The oldest museum in Quebec is the Château Ramezay, established a former New France governor’s residence in 1705. Exhibits are arranged throughout the grand mansion, allowing visitors to explore five centuries of history surrounding the city of Montreal, and the grounds also include a French-colonial-style garden.
The Montreal Holocaust Museum, dedicated to Holocaust education and awareness, holds over 418 original artifacts, 372 photographs, and 20 films. Established in 1979 and inaugurated in 2003, the museum also hosts programs such as the annual Holocaust Education Series, the Holocaust Survivor’s Speakers Committee, and the Witness to History Program. It is home to a number of permanent exhibits as well as traveling and virtual exhibits.
Montreal Museum of Fine Arts (Musée des Beaux-Arts) has the reputation of being the city’s most prestigious museum. It was originally by a group of local art collectors and patrons founded in 1860, and today the museum holds over 41,000 works dating from antiquity to the present day—from paintings, sculptures, graphic arts, photographs, and decorative art.
Situated in the Quartier des Spectacles, the Musée d’art contemporain (MAC) has been exhibiting some of the best contemporary art from around the globe since 1964. Here, visitors can explore an array of digital and sound pieces, installations, paintings, ephemeral works, sculptures, and more.

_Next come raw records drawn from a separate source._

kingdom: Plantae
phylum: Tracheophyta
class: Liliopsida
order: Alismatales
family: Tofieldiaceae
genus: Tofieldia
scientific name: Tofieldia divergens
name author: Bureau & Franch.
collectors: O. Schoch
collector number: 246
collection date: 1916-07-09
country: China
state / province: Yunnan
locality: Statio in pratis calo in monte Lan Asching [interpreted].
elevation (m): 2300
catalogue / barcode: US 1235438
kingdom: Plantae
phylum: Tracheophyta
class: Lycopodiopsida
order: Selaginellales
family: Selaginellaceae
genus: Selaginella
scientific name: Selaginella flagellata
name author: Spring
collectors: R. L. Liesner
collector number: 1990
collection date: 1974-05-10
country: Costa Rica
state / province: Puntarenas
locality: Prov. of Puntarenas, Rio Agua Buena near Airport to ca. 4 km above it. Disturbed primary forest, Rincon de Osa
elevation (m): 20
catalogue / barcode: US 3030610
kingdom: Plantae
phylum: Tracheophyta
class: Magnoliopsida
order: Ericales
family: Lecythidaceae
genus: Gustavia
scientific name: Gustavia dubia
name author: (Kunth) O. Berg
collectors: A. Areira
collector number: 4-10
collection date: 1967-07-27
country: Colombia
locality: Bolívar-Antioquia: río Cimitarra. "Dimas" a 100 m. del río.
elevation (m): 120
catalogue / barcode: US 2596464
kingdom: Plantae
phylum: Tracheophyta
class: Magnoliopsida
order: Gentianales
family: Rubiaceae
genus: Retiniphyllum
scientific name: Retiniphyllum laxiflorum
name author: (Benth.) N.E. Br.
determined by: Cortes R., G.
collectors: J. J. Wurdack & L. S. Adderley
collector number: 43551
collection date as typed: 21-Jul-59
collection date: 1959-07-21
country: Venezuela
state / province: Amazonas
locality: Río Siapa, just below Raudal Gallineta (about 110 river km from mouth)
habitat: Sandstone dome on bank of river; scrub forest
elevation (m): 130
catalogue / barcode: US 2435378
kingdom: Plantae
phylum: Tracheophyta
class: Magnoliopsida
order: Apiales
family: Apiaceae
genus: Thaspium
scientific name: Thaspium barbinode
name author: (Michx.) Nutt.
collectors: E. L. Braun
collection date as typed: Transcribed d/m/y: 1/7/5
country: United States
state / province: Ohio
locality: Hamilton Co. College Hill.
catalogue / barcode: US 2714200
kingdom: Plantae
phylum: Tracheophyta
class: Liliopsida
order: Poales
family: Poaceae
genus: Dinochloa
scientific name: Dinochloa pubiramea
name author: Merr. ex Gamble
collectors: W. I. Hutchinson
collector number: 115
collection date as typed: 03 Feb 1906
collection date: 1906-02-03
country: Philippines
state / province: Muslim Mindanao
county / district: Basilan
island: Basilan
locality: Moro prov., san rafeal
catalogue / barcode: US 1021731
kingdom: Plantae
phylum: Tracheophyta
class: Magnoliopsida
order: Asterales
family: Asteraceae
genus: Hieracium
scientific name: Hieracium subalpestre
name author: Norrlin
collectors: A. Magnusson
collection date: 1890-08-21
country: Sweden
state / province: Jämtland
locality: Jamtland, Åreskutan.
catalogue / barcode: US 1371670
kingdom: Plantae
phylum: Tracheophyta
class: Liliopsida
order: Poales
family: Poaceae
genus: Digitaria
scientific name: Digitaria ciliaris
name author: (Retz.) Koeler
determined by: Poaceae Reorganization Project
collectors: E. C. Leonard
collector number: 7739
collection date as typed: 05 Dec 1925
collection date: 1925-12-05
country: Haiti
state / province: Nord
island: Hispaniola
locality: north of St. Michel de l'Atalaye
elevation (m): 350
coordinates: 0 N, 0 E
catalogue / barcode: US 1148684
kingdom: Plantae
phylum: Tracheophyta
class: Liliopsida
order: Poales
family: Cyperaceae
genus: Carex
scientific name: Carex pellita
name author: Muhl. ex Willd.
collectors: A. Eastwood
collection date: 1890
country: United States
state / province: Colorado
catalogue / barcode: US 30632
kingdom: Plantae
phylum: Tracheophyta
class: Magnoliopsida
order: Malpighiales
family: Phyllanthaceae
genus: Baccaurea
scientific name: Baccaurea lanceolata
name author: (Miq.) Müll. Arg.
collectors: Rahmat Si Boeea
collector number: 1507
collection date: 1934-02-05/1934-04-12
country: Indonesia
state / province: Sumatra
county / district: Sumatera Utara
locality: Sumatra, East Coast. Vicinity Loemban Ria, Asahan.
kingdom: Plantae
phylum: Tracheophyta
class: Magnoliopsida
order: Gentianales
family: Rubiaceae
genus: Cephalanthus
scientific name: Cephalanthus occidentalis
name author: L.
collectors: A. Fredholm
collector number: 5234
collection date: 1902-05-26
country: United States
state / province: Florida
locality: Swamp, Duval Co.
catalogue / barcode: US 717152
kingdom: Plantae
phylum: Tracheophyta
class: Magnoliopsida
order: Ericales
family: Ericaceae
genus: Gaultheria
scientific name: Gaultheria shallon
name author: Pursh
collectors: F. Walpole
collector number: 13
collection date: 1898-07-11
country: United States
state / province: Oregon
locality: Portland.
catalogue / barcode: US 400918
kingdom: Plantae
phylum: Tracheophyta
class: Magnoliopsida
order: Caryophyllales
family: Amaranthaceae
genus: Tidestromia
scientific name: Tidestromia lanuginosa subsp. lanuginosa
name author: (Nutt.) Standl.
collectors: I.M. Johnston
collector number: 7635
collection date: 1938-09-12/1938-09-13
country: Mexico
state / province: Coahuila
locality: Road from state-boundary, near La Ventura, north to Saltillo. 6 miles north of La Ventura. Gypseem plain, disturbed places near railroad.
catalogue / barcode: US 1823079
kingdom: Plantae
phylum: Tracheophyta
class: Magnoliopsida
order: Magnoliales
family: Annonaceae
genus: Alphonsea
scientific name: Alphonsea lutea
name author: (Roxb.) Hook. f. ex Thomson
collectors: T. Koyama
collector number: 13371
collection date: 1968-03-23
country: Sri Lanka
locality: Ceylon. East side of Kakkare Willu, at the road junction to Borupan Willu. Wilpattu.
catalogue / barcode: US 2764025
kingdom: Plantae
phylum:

MAC also organizes art performances and other festive events.
Dedicated to studying and preserving Canadian history with particular emphasis on celebrating the history, people, and communities of Montreal, the McCord Museum was founded in 1921. With more than more than 150,000 visitors, its collections include ethological and archaeological objects, costume and textile pieces, photographs, paintings, prints, decorative artworks, and textual archives.
The Ecomusée du fier monde, a history and community museum, emphasizes Montreal’s “grassroots and working-class” culture. Its goal is “reinforcing the connection between the museum and its social surroundings and environment.” Interestingly, the Écomusée is housed in what used to be the Généreux public bathhouse, and as such, it is a notable example of 1920s architecture.